Since starting this blog with my daughter, I’ve become more aware of food. Not the taste of food or the smell of food but the role food has in relationships and the power it can have as a catalyst of change.
I was looking at a book the other day. It’s called “Becoming Citizens; Family Life and the Politics of Disability”, by Susan Schwartzenberg. The author of this book was commissioned to tell the stories of four women who, in the 1970’s, fought for the educational rights of their children. These children, according the State and other professionals, were severely disabled and could not be educated (code words for we don’t want them).
The mothers refused to believe what they were told. Refused to believe what the authorities said about their children. They believed what every mother believes. “My child is just as important as your child. My child has a right to an education just like other children.
So these four mothers and two law students from the University of Washington set out to change things. How did they do it? With food! Yes, with food. They invited their congressmen to a lunch of homemade food – home cooking! Not cafeteria food, not food from a hoity-toity restaurant, but home cooking; food from their own kitchens.
The mothers knew a simple truth. A cook gives more than food to the guest. One cannot accept a home cooked meal and reject the cook. Acceptance of the meal requires relationship, calls for dialogue and breeds understanding. That’s why family meals are so important, they help us see our interconnectedness with each other and the world.
The Congressmen took notice and listened. And the mothers accomplished the unimaginable. They, with the two law students, wrote the law that put Washington State on the map as the first state in the country to provide a free education for every child between the ages of 3 and 21. Eventually this law was the basis for Federal Law 94-142 that guarantees all children in the United States, regardless of disability, the right to a free education.

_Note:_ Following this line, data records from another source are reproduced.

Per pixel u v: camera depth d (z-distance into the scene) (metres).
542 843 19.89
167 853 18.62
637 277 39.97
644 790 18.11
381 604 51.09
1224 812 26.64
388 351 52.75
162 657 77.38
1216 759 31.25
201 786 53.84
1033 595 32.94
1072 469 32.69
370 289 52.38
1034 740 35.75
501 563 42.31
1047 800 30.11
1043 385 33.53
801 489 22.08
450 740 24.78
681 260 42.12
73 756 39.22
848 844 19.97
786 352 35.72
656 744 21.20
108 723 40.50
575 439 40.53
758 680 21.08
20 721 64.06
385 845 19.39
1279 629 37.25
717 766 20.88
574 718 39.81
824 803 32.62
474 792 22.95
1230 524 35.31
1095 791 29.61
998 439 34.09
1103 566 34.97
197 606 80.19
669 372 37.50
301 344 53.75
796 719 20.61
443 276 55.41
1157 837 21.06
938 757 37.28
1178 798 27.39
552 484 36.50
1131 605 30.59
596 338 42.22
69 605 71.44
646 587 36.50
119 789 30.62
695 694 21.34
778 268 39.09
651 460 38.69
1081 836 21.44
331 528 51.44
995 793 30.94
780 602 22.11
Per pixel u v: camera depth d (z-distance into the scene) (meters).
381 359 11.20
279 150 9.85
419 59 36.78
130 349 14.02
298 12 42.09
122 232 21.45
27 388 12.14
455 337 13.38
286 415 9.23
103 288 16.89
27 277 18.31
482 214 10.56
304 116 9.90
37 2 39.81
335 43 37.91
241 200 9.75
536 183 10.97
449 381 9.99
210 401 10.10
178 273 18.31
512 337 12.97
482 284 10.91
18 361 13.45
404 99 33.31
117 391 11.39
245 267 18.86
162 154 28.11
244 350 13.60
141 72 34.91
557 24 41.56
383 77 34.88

For the past 25 years my family has lived with the son of one of these women. Unfortunately, by the time the law passed he was too old to take advantage of the free education his mother fought for but, millions of other children have attended school because these four mothers had a mission and used good ole’ home cookin’ as one of the tools to accomplish their goal.
I hope that as I continue to learn about food and relationships that I will see that each meal I eat has been given to me as a gift – even if I am the cook. For, even if I eat alone, I can never eat a meal in isolation - because each bite I take is really a statement about how I choose to live my live on this earth with you.